PROVIDED MATERIAL: Begin
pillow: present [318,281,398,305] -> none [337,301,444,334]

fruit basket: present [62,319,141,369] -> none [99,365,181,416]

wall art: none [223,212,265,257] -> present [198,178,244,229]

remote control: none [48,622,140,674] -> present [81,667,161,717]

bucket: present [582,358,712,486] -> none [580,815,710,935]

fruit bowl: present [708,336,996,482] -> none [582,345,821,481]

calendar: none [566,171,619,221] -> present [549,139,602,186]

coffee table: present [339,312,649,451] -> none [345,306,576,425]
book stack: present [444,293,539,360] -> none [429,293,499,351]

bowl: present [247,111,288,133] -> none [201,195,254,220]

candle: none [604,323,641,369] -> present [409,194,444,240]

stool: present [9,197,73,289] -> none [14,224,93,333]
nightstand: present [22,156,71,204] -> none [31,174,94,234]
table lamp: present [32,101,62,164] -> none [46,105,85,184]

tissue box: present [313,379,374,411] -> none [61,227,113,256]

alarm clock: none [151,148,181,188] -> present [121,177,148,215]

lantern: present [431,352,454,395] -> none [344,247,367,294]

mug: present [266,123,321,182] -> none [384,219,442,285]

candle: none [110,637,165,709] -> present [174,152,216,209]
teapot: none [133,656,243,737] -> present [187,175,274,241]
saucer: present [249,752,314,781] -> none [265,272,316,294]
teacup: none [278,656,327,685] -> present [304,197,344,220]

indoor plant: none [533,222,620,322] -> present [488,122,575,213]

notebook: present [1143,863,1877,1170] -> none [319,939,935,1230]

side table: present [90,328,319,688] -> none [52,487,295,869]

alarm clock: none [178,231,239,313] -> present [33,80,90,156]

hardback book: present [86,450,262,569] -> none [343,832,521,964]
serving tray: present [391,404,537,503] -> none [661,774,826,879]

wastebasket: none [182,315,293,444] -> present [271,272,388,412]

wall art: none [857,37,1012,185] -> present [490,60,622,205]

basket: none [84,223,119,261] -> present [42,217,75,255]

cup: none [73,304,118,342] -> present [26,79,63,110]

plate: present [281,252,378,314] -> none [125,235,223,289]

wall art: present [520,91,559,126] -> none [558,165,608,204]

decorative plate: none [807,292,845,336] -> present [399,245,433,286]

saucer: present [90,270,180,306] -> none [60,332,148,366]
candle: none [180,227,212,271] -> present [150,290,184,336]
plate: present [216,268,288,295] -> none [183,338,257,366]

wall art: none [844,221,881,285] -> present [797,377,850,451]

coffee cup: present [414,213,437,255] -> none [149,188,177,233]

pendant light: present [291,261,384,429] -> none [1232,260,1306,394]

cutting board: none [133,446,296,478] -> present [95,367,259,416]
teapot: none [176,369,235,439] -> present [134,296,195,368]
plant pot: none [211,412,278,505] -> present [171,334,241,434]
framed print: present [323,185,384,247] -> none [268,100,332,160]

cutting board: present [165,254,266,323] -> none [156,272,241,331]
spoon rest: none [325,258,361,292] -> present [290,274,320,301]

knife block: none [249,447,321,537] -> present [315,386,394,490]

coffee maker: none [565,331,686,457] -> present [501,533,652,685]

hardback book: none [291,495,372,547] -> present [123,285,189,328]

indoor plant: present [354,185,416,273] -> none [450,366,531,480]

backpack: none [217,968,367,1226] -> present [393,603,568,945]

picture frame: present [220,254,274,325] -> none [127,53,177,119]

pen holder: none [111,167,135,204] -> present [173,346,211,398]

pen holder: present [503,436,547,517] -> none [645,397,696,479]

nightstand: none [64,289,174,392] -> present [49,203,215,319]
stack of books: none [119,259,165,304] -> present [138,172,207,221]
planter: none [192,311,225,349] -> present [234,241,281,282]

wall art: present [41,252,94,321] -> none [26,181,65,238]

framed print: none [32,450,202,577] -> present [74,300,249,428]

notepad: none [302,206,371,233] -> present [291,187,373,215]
PROVIDED MATERIAL: End
TASK STATEMENT: Which lines run from the one holding "cutting board: present" through the end of the data? Write them out exactly, ends included, and add nothing.

WRITTEN RESPONSE:
cutting board: present [165,254,266,323] -> none [156,272,241,331]
spoon rest: none [325,258,361,292] -> present [290,274,320,301]

knife block: none [249,447,321,537] -> present [315,386,394,490]

coffee maker: none [565,331,686,457] -> present [501,533,652,685]

hardback book: none [291,495,372,547] -> present [123,285,189,328]

indoor plant: present [354,185,416,273] -> none [450,366,531,480]

backpack: none [217,968,367,1226] -> present [393,603,568,945]

picture frame: present [220,254,274,325] -> none [127,53,177,119]

pen holder: none [111,167,135,204] -> present [173,346,211,398]

pen holder: present [503,436,547,517] -> none [645,397,696,479]

nightstand: none [64,289,174,392] -> present [49,203,215,319]
stack of books: none [119,259,165,304] -> present [138,172,207,221]
planter: none [192,311,225,349] -> present [234,241,281,282]

wall art: present [41,252,94,321] -> none [26,181,65,238]

framed print: none [32,450,202,577] -> present [74,300,249,428]

notepad: none [302,206,371,233] -> present [291,187,373,215]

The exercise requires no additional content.